March 1, 1994 - prototype interface - Denys Duchier

This interface was written only as a proof of concept. It does not accurately reflect the capabilities of a complete Code4 system. A Concept Hierarchy document shows you the specialization hierarchy under some concept. All the interesting statements about the concept can be found by following the Properties link. The Control Panel lets you modify some parameters affecting the display of hierarchies.

Code4 Home Page
Part of the Botany Kb (2 kbs)
Loaded from the kb of Bruce Porter's research group at the University of Texas. Developed over about seven years with serious consultation from an expert biologist. Only two slices are shown: one kb shows the complete branch of all entities, the other shows all concepts in the top 4 levels.

Three views of the Collection hierarchy in Smalltalk: one as it is in Smalltalk, one according to William Cook's OOPSLA paper, and one by me, Doug Skuce. Intended to show how CODE can either assist in documenting an existing design, or comparing several designes, or to assist in developing a new one. Not complete. Uses a formal notation that is not described in the kb.

A description of some kinds of dogs, done by Kristen Mackintosh, a student in Translation at U of O, as a first practice in using CODE.

A description of certain properties of rocks of practical interest to geologists, done by Boyan Brodaric, an employee of the Canadian Government Geological Survey. Done as part of a graduate course on knowledge engineering.

This kb was developed by Mark Israel, a graduate student in the same course. Its purpose is to assist someone trying to decide which numerical method is best for a particular type of matrix. Hence you see a classification of matrices and of methods. The pointers (e.g. from a kind of matrix to a kind of method) unfortunately do not show because they are non-inheriting properties which in general do not appear in this initial Mosaic interface.

This is a serious kb about concepts related to optical storage, e.g. CD- ROMs. It was developed by a team of terminologists over about two years, and is intended to assist a translator or writer who must deal with a document on this subject but who does not understand the subject. It represents a comprehensive assessment of all the important terms in this field. A number of non-technical properties of critical interest (e.g. what is the French translation for a term) do not appear because they are non-inheriting.

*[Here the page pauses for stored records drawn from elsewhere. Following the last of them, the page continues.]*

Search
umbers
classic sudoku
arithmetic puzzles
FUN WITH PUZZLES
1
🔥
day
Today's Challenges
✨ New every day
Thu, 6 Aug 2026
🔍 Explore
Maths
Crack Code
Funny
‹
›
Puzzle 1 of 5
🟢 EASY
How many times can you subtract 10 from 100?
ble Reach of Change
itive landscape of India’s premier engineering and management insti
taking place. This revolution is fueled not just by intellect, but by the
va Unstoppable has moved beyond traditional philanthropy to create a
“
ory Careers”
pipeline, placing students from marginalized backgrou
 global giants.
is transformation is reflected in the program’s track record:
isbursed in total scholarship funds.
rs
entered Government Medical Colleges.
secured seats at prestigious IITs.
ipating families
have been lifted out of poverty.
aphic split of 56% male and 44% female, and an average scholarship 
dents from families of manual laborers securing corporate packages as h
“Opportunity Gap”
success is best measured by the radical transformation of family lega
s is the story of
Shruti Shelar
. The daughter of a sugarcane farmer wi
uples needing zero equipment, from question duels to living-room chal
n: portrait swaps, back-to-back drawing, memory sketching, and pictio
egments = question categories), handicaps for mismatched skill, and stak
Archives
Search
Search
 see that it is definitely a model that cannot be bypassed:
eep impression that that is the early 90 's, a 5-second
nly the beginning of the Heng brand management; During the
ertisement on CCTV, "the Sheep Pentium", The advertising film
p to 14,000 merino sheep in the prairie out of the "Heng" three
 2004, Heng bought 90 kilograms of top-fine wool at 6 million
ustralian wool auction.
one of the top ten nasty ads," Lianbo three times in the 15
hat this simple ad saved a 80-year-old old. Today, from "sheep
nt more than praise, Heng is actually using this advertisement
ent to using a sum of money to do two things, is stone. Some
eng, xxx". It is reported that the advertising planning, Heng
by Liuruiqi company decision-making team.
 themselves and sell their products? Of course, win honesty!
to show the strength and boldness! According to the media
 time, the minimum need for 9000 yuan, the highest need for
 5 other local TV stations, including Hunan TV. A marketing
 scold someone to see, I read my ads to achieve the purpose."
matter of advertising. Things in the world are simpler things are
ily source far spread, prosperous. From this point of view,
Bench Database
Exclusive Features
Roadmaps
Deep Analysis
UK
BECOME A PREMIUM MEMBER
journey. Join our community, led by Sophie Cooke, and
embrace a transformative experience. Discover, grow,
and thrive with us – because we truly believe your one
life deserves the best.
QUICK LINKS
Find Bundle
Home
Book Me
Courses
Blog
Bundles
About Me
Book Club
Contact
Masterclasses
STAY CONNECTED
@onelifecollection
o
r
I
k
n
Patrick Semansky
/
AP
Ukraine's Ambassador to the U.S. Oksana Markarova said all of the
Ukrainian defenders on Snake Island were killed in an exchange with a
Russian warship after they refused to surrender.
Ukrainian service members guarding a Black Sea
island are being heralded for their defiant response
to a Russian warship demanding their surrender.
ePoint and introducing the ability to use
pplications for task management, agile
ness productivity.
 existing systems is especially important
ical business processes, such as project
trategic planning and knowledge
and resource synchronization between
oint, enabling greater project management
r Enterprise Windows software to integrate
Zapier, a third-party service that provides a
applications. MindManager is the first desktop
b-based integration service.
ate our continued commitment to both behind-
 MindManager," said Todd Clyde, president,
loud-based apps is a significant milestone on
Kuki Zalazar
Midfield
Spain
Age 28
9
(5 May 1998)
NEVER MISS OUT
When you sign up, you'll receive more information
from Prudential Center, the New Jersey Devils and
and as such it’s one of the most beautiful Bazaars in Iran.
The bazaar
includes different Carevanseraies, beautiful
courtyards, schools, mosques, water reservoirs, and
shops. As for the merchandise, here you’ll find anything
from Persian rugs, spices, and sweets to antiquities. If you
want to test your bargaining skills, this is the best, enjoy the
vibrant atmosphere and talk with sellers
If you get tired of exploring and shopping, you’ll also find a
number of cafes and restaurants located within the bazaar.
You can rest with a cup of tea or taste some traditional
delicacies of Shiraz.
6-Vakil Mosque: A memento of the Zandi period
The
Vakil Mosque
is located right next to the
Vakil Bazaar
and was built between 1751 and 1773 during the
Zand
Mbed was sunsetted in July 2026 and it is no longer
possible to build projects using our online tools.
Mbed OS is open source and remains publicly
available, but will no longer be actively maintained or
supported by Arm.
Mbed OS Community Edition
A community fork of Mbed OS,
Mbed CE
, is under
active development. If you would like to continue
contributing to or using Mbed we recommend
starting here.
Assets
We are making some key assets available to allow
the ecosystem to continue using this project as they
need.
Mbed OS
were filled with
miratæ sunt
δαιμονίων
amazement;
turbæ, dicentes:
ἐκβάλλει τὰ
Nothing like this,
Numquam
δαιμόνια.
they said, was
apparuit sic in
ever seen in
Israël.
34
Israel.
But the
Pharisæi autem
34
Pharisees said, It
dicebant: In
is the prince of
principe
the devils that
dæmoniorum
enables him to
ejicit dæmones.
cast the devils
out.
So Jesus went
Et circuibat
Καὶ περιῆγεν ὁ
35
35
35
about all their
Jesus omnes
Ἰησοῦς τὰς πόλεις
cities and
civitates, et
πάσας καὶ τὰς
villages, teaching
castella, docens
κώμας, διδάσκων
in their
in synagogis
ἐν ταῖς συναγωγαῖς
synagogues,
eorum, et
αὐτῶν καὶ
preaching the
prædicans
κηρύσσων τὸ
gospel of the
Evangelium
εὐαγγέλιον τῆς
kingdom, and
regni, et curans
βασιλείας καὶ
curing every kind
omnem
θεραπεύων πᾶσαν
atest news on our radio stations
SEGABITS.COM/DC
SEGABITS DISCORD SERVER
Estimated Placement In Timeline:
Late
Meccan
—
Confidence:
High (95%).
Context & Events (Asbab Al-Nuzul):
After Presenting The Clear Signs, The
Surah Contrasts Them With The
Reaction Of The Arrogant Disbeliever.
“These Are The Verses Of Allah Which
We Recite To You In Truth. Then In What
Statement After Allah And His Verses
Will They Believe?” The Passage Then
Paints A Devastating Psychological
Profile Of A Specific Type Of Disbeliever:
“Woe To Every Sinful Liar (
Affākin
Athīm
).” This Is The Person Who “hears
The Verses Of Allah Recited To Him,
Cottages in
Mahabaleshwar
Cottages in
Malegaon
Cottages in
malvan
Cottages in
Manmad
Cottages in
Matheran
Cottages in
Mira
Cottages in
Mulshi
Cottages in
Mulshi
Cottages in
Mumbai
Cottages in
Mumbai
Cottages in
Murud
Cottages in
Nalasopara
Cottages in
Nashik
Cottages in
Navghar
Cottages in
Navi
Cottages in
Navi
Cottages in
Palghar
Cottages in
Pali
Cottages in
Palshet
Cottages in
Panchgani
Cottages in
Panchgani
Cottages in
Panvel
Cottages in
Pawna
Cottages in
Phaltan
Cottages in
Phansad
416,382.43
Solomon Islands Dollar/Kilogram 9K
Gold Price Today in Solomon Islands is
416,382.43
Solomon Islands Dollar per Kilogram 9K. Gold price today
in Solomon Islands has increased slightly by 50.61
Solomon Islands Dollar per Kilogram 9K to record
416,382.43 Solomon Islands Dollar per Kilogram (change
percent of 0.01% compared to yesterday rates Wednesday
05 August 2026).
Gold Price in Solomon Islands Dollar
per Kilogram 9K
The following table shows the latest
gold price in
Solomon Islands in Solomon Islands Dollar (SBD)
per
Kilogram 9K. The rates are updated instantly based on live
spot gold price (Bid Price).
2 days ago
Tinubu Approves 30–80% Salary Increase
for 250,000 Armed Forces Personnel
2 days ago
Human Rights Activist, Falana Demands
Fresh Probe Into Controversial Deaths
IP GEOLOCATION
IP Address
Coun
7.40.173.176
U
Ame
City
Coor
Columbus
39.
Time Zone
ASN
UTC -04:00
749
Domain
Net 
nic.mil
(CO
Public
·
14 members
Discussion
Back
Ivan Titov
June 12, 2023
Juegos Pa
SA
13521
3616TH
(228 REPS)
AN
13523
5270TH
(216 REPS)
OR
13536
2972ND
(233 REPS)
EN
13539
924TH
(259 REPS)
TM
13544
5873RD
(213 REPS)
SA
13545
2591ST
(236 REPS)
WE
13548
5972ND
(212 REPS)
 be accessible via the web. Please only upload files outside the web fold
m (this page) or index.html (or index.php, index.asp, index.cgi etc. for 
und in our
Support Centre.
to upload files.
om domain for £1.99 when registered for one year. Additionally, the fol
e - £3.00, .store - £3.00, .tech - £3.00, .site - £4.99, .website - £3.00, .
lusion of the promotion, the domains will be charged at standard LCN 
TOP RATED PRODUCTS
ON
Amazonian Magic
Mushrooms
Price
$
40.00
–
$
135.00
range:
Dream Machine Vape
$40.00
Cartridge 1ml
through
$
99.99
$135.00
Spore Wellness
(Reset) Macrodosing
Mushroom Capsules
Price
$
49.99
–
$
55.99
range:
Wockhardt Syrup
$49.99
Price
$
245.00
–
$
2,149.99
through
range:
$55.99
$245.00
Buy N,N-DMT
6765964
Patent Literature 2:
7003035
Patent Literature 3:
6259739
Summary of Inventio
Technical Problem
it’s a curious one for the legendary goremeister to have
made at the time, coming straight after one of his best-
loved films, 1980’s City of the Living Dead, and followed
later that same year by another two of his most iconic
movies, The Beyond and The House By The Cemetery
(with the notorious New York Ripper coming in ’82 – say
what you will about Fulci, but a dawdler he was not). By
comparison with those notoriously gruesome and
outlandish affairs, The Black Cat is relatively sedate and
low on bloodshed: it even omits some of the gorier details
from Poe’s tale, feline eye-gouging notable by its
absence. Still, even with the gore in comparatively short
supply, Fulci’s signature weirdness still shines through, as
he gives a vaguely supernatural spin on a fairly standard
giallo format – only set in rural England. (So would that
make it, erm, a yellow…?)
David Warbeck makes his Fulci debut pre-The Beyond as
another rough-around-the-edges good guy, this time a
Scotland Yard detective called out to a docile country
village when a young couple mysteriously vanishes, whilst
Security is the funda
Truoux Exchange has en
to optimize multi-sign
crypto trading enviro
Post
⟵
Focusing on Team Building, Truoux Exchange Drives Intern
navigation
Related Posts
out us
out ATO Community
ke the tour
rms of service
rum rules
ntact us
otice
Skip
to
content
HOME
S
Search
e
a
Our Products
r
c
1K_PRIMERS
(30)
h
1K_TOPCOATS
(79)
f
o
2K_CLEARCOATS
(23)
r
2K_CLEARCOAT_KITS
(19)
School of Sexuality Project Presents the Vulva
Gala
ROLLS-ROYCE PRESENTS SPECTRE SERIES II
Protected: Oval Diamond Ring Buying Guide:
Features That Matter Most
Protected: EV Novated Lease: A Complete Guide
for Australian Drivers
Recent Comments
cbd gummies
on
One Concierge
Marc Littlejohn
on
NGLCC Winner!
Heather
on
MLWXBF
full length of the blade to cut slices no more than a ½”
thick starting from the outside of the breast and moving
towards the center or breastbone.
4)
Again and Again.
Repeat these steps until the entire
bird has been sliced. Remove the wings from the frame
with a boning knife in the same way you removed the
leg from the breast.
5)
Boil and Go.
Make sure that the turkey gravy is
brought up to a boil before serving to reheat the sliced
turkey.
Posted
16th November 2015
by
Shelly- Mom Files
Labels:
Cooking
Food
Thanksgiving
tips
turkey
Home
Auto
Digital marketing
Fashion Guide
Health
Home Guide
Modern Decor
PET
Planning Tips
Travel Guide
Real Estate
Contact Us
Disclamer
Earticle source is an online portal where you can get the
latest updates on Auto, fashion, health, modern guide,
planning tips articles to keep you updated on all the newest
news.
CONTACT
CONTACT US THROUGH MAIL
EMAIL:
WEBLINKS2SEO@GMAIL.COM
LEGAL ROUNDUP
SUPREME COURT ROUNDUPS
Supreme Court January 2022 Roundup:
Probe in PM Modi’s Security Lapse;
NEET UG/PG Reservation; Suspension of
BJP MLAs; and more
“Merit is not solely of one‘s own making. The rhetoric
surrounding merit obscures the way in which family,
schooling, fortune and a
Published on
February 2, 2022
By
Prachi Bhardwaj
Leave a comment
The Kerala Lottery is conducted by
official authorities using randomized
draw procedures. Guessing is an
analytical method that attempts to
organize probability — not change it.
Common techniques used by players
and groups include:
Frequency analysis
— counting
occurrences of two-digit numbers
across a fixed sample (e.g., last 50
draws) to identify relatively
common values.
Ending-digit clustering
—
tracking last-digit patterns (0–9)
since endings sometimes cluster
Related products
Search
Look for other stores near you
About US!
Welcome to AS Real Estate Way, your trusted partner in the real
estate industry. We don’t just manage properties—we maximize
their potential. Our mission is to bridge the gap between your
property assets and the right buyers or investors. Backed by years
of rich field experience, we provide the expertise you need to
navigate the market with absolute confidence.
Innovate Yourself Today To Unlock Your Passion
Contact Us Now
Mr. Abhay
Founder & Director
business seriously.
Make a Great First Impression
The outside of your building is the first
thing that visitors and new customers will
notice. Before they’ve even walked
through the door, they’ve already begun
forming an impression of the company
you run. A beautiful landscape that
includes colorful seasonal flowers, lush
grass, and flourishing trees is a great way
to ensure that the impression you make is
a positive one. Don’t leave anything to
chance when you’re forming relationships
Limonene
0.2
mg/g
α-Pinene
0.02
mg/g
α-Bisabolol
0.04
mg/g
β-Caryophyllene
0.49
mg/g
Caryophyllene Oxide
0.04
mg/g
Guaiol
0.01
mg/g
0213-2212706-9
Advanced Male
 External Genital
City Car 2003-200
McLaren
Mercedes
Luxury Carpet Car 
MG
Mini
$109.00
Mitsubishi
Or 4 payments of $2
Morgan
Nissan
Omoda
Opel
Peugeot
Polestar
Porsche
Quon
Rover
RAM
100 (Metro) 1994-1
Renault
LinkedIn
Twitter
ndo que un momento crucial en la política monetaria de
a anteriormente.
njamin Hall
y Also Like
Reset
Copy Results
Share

The Top Level Ontology Developed by Doug Skuce
This ontology has been a low priority background task of mine for about five years. Over the years, it has changed many times. The major sources of ideas include: Penman, Cyc, conceptual graphs, linguistic research such as that of Dixon, Lakoff, and Frawley (to name a few), various philosophical works, plus the general ai literature. It is far from complete, and has many problems: it is still evolving. It has been used mainly to help me understand some of these issues better, and a number of students have used it as a starting point when building a small kb. I am very interested in the problem of how we are going to reach agreement on such ontologies: for the moment, I see no way of doing this emerging from the fog. (See my paper in last year's Padova meeting, or my 1990 Banff paper.) All inquiries are welcome.